In community-engaged research, students work with partners from local community organizations such as nonprofits to conduct research that will be helpful to the organization and the people they serve.

Senior world arts and cultures and political science major Karina Zysman worked with the UCLA Art and Global Health Center to research "Through Positive Eyes." The exhibit ran from August 2019 through February 2020 with the intention of destigmatizing HIV and AIDS by providing a humanizing look at people living with the disease.

Zysman studied the comments people wrote down after viewing the exhibit to determine what kind of impact the exhibit had on them. She found that people felt compassion and a common humanity toward the individuals in the exhibit, demonstrating how powerful the arts can be in inspiring empathy.

"The emerging findings show this cathartic process, where people are able to relate and some sort of preconceived HIV-related stigma that they might have had is starting to decrease," she said. "We can leverage the arts and use the community and provide a space for them to amplify their own voices in the research that’s emerging."

Zysman said that community-engaged research should be the model for most research.

"This is inviting the community to be active participants in the research that’s emerging about themselves. It’s removing that power dynamic that exists in research," Zysman said. "It’s removing the sterility that exists in research, and instead it’s replacing it with humanity."

At the showcase, every student from the community engagement and social change minor capstone research course presented his or her research. The two-quarter course was taught by Bemmy Maharramli, associate director of strategic initiatives at the Center for Community Engagement. Working with community organizations for two quarters on a research project gives students valuable professional experience, Maharramli said, such as participating in strategy sessions, learning to communicate professionally with colleagues, and listening to their needs.
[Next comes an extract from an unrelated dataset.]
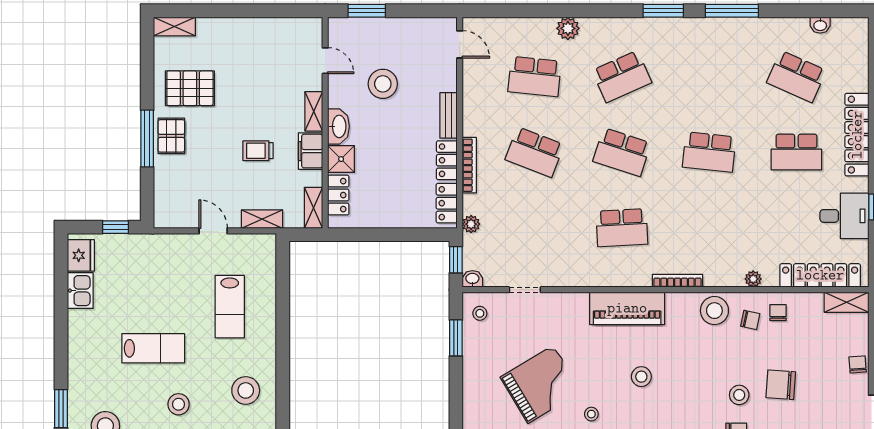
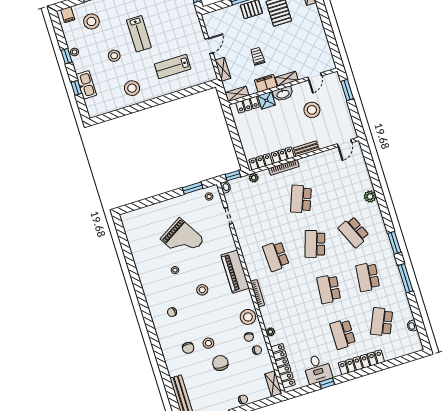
school desk: (535, 77) -> (368, 277), moved

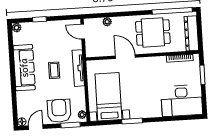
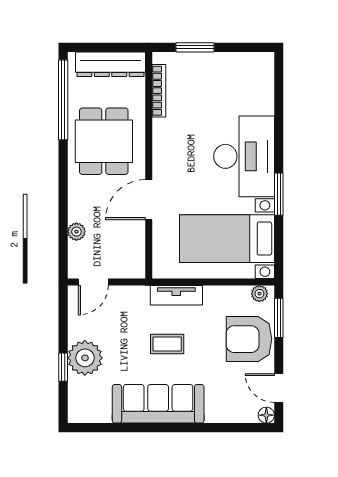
plant: (17, 28) -> (85, 358), moved, width x1.88, depth x1.88
tv unit: (78, 68) -> (176, 295), width x0.71
desk: (182, 101) -> (244, 156), moved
One of Maharramli’s students was senior world arts and cultures major Hanna Young, who worked with the Social Justice Learning Institute in Inglewood. (Young also co-authored the Through Positive Eyes research project with Zysman). The institute, which was founded by alumnus D’Artagnan Scorza, is looking to expand its programming to support young women of color in addition to men, so Young did an analysis of other female empowerment programs, researched mental health interventions for women of color, and developed interview questions for engaging with community members.

Young said her goal was not to tell the people at the institute what steps they should take, but rather listen to the perspectives of the community members about what they want and provide staff the information to make their own decisions about what would work best for them.

"Central to this research is making sure that community members are asserting themselves, engaging with personal agency and deciding what would suit them best," Young said. "The success of this kind of program really comes from, are the community members eager and participating in it? Ultimately, they make that decision, not me."

When we study today’s most critical issues, from global health to climate change, research needs to be in partnership with the communities most affected, Maharramli and the students said.

"To have more effective solutions to these challenges we have to be in conversation with the people who are most impacted," Maharramli said. "That’s how we’ll contribute as a university to the most innovative and effective solutions."